The MPI standard requires that messages sent use the area specified by the function call MPI_Buffer_attach for message buffering. Hence, a process can statically or dynamically allocate memory, and give it to MPI for message buffering using MPI_Buffer_attach. Messages on all communicators share the same buffer. Our implementation assumes sender buffering, meaning that messages are not sent to the receiver unless the receiver has posted a matching receive. Consequently, when a message is sent using MPI_Ssend, the data is not actually sent, but only a request-to-send, consisting of the source, destination, tag and communicator of the message. When request-to-sends are received at the receiver, they are not stored in the attached buffer area, but in a separate unbounded area. We assume this area can never overflow (which is a realistic assumption considering the small size of a request-to-send). When a matching receive is posted, a ready-to-receive reply is returned to the sender, after which the message data is transferred.

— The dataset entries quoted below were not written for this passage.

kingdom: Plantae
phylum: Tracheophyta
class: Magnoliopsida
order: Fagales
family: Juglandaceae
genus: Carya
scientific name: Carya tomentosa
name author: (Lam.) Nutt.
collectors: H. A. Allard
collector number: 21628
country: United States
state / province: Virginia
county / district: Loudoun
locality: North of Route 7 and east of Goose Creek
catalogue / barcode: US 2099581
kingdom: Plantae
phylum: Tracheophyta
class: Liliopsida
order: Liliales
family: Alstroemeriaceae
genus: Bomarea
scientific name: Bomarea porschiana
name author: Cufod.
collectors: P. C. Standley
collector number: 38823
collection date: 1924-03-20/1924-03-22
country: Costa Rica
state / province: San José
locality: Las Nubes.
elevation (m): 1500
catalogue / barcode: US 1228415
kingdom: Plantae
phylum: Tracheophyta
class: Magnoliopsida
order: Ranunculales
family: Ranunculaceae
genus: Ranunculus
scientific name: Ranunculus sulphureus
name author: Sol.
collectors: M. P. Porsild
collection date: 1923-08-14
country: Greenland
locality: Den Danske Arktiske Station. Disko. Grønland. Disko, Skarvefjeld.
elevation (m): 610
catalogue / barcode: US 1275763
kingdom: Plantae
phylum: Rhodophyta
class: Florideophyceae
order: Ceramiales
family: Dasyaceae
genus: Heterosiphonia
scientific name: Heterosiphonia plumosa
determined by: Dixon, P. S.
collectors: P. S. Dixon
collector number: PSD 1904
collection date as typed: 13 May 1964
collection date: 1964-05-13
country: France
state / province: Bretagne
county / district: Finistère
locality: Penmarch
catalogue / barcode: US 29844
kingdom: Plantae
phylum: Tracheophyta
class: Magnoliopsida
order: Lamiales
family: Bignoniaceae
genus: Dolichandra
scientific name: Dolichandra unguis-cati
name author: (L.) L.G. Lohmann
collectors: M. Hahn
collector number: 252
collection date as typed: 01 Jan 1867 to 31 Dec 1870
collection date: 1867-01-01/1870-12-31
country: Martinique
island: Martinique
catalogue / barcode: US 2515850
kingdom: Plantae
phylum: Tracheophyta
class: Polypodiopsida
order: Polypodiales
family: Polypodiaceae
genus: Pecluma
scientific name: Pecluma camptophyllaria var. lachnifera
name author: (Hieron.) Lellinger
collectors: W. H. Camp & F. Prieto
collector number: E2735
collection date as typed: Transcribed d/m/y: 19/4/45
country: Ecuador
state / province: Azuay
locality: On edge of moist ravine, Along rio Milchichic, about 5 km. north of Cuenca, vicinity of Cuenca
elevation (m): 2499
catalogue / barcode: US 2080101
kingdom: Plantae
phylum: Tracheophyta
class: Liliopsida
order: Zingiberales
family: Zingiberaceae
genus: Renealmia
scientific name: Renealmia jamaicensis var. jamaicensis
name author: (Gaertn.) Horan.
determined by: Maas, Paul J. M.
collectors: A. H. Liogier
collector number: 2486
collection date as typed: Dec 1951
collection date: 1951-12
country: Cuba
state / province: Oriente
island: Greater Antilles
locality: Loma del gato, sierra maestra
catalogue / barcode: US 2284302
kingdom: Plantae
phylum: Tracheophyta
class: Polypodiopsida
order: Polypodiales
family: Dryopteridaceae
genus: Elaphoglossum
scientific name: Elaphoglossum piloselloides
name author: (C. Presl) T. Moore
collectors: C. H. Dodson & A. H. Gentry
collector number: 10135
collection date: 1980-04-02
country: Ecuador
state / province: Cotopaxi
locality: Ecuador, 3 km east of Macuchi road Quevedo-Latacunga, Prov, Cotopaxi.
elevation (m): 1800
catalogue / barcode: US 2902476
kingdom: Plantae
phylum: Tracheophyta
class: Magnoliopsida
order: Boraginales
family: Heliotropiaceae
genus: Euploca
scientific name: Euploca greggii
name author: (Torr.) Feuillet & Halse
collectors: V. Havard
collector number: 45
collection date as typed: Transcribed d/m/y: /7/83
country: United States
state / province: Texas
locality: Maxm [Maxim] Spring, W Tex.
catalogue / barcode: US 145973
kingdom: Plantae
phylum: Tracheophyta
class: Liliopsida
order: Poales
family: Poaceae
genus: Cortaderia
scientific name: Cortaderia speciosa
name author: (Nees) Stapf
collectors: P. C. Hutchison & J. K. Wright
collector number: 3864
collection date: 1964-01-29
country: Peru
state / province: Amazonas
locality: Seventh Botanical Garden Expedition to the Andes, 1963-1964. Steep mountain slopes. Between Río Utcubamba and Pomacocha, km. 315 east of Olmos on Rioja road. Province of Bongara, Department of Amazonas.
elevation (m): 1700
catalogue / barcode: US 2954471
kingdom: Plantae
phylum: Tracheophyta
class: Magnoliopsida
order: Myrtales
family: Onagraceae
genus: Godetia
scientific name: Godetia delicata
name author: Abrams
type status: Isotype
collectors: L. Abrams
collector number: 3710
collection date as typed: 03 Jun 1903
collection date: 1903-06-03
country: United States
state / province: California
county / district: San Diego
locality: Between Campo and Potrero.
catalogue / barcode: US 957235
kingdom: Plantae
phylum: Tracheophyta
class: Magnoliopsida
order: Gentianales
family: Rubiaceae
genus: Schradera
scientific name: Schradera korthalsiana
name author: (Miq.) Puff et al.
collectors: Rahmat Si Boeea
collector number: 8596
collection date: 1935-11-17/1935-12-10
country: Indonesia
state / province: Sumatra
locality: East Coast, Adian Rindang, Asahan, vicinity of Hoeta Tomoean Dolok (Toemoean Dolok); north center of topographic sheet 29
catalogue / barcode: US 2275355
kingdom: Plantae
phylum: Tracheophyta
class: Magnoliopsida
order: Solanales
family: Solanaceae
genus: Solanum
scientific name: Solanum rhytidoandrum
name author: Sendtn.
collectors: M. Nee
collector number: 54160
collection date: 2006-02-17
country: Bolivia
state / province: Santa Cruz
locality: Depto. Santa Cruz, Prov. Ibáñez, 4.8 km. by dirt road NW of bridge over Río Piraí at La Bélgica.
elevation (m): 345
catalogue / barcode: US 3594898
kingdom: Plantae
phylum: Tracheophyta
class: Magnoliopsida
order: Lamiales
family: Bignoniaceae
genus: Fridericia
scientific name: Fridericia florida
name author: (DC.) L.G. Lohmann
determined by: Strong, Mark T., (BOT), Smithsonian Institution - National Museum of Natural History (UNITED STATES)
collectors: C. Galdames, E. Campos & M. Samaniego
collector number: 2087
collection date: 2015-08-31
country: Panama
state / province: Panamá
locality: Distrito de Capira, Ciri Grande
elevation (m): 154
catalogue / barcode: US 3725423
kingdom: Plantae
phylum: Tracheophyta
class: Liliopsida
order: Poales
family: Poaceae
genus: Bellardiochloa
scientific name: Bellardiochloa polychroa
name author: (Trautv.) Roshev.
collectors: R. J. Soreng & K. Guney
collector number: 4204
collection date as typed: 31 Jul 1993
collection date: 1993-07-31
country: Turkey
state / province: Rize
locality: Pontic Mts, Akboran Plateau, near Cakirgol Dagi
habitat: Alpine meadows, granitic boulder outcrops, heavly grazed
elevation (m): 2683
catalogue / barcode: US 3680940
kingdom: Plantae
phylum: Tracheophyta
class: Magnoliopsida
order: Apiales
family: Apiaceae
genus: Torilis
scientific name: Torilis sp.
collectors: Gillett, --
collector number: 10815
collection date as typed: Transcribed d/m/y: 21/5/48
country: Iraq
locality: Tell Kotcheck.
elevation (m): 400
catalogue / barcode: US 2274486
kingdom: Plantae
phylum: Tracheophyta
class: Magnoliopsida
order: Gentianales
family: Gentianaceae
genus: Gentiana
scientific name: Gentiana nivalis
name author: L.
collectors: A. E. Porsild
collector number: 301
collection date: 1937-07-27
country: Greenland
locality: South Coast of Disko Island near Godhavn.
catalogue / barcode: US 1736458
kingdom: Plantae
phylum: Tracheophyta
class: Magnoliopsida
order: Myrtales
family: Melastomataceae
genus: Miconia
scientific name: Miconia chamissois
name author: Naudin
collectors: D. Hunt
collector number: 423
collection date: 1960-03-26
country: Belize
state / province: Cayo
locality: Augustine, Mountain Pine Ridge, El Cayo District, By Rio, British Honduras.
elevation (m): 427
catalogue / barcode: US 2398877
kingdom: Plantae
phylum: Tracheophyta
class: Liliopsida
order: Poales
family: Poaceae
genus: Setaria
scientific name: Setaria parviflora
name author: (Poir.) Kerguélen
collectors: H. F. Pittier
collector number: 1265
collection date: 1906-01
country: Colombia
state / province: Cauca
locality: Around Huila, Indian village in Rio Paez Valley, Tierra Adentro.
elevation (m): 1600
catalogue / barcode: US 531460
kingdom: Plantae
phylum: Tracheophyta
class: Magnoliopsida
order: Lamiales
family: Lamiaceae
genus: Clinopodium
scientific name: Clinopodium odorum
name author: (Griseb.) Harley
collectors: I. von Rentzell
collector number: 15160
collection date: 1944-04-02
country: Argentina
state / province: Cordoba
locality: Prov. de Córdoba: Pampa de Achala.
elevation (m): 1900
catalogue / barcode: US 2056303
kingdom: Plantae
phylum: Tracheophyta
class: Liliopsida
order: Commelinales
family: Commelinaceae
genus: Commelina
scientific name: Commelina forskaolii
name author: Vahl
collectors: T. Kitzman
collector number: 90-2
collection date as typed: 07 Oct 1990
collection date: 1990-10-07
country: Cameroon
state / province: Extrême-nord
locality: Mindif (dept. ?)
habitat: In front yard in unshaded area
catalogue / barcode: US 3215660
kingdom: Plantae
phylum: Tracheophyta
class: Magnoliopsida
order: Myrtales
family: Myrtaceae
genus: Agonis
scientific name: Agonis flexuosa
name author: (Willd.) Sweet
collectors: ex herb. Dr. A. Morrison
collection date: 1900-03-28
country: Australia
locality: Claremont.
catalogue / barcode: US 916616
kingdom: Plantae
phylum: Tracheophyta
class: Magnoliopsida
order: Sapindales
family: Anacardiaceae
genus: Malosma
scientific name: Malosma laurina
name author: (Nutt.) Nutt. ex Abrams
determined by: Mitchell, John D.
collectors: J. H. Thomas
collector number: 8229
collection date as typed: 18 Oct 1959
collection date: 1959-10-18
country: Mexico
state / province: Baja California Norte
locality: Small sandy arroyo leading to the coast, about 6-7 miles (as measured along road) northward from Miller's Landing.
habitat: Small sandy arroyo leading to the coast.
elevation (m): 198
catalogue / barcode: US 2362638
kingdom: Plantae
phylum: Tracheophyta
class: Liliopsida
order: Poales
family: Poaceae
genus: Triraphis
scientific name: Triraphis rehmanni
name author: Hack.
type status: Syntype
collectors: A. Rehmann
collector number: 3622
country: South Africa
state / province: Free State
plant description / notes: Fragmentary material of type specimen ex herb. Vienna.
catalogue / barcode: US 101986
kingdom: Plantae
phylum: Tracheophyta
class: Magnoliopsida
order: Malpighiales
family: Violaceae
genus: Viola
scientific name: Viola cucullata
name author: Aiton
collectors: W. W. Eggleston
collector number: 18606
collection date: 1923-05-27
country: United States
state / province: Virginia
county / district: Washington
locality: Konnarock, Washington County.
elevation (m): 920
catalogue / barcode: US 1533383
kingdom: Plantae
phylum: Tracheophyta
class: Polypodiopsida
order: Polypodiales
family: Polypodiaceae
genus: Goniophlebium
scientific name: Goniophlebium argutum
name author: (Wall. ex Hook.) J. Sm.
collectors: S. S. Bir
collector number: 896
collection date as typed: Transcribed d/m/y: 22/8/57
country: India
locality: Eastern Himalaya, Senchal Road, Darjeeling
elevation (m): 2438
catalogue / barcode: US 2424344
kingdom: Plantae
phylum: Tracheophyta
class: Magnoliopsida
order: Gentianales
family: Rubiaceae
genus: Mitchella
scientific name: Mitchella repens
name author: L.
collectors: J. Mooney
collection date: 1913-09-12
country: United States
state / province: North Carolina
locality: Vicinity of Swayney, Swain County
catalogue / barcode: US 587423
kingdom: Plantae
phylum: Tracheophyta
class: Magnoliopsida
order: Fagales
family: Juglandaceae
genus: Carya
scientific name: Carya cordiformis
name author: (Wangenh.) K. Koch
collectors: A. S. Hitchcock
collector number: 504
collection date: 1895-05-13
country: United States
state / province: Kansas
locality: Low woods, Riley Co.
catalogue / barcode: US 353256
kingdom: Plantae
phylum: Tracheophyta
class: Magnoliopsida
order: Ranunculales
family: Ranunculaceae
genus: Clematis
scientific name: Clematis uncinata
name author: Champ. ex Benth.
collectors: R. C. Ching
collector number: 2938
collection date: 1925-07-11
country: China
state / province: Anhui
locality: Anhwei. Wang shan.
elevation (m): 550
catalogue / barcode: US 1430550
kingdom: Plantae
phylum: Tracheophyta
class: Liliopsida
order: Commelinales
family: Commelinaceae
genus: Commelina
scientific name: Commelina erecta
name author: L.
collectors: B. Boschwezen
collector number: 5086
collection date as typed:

MPI_Bsend copies the message that needs to be sent to the area declared by MPI_Buffer_attach, provided it is not exhausted by other messages sent using MPI_Bsend. If it is, then there is a program error. Subsequently, the message is sent to the receiver using MPI_Ssend, using a pointer to the message lying in the buffer.
As mentioned earlier, we assume MPI_Rsend is implemented as an MPI_Ssend, and MPI_Send actually uses either MPI_Ssend or MPI_Bsend. For these reasons, all sends can be implemented using only MPI_Ssend and MPI_Bsend as the real underlying message passing function calls, and even they are very similar. Since each send is functionally equivalent to its non-blocking counterpart and MPI_Wait, constructing a simulation model based on MPI_Issends, MPI_Ibsends and MPI_Waits should be sufficient to cover all types of sends.